● **WRITTEN TASKS**
A - Rewrite the stretch of the post on the Spanish bank stress test from "Saturday, 29 September" through "of their scenarios.", changing "bailout" to "rescue".
B - Duplicate the stretch of the stored rows from the line containing "order: Poales" through the line containing "class: Squamata", character for character.

● **DOCUMENT**
───

Saturday, 29 September 2012

09:18 – I’ve just been reading the results of the Spanish bank “stress test”, which concludes that under the “adverse scenario” Spanish banks may need a bailout to the tune of up to €60 billion. The problem, as with all of the past “stress tests”, is that the “baseline scenario” is simply ridiculous and the “adverse scenario” is in fact the rosiest possible scenario. Here’s their explanation of their scenarios.

The adverse scenario was deemed by the Steering Committee to be appropriately conservative, both relative to the past 30 years of Spanish macroeconomic indicators (the economic scenario being three standard deviations away from long-term average for the three years of the exercise), as well as relative to adverse scenarios used in recent stress tests in peer jurisdictions (e.g. the EBA Europe-wide stress tests and the US CCAR). Moreover, the adverse scenario included a third year of recessionary conditions, unlike the two-year period commonly seen in other stress tests. (See Appendix: Macroeconomic scenarios for further analysis).

───

Stored records
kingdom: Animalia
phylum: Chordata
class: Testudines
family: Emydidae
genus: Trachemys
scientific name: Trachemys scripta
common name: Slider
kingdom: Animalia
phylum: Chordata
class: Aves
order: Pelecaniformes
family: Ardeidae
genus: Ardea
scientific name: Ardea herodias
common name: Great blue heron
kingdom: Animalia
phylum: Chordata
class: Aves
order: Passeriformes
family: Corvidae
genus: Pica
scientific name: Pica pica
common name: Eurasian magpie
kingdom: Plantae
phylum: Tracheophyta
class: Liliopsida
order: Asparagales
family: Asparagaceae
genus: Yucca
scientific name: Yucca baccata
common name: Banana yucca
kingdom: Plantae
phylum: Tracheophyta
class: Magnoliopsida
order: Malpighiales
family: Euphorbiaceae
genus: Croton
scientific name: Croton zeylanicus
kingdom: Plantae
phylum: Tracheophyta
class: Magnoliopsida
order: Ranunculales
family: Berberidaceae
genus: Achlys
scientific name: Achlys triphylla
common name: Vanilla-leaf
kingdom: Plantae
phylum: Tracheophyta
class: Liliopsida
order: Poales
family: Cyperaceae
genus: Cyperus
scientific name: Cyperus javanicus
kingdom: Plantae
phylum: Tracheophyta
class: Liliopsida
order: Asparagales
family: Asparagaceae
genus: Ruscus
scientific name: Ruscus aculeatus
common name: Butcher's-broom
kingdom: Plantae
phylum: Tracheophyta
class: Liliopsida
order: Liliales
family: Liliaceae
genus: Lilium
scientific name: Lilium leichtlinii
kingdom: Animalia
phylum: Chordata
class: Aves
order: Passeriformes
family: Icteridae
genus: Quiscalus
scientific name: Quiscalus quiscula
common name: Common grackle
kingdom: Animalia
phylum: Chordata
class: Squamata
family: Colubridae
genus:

───

● **EXERCISE ANSWERS**
A -
Saturday, 29 September 2012

09:18 – I’ve just been reading the results of the Spanish bank “stress test”, which concludes that under the “adverse scenario” Spanish banks may need a rescue to the tune of up to €60 billion. The problem, as with all of the past “stress tests”, is that the “baseline scenario” is simply ridiculous and the “adverse scenario” is in fact the rosiest possible scenario. Here’s their explanation of their scenarios.

B -
order: Poales
family: Cyperaceae
genus: Cyperus
scientific name: Cyperus javanicus
kingdom: Plantae
phylum: Tracheophyta
class: Liliopsida
order: Asparagales
family: Asparagaceae
genus: Ruscus
scientific name: Ruscus aculeatus
common name: Butcher's-broom
kingdom: Plantae
phylum: Tracheophyta
class: Liliopsida
order: Liliales
family: Liliaceae
genus: Lilium
scientific name: Lilium leichtlinii
kingdom: Animalia
phylum: Chordata
class: Aves
order: Passeriformes
family: Icteridae
genus: Quiscalus
scientific name: Quiscalus quiscula
common name: Common grackle
kingdom: Animalia
phylum: Chordata
class: Squamata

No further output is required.